Exercise brief: What is the number of lines in the records below holding the string "organisasi"? Reply with it and nothing else.

Records for the task:
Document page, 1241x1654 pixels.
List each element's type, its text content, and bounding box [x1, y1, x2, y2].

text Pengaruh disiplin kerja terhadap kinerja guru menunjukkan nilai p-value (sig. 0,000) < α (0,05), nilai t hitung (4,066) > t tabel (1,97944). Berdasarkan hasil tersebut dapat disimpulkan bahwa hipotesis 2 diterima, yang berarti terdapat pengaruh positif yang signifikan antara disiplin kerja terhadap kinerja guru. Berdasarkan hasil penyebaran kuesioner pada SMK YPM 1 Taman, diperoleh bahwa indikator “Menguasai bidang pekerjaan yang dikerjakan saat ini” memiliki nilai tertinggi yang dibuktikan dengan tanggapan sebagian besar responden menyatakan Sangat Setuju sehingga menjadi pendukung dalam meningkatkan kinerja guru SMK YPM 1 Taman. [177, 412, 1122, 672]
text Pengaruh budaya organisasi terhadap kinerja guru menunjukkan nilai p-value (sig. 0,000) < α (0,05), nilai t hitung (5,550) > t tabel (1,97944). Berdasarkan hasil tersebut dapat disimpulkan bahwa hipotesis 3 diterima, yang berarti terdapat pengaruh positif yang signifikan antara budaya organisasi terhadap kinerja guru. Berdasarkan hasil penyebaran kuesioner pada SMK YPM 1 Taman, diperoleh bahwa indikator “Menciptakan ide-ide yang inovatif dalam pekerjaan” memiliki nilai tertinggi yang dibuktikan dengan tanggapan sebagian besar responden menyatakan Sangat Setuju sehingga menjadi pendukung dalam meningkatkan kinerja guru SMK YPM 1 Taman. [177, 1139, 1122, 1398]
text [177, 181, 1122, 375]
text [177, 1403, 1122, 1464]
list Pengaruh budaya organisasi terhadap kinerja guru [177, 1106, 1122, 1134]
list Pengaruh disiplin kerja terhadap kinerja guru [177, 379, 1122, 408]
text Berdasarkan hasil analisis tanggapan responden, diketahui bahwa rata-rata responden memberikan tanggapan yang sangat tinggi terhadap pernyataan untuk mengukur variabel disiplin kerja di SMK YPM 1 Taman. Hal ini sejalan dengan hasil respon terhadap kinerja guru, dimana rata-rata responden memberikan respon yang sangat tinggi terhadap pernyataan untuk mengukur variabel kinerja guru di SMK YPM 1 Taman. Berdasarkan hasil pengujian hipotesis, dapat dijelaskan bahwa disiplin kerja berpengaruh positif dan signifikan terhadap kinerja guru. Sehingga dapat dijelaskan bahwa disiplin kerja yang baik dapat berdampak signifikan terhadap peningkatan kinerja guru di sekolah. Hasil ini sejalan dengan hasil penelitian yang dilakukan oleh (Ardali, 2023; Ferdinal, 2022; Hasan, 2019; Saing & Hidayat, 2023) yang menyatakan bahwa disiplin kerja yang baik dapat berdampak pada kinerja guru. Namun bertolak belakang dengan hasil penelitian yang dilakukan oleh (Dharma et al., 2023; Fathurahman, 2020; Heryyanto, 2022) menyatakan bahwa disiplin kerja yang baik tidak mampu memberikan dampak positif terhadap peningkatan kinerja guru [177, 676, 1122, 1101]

Solution to this task: 2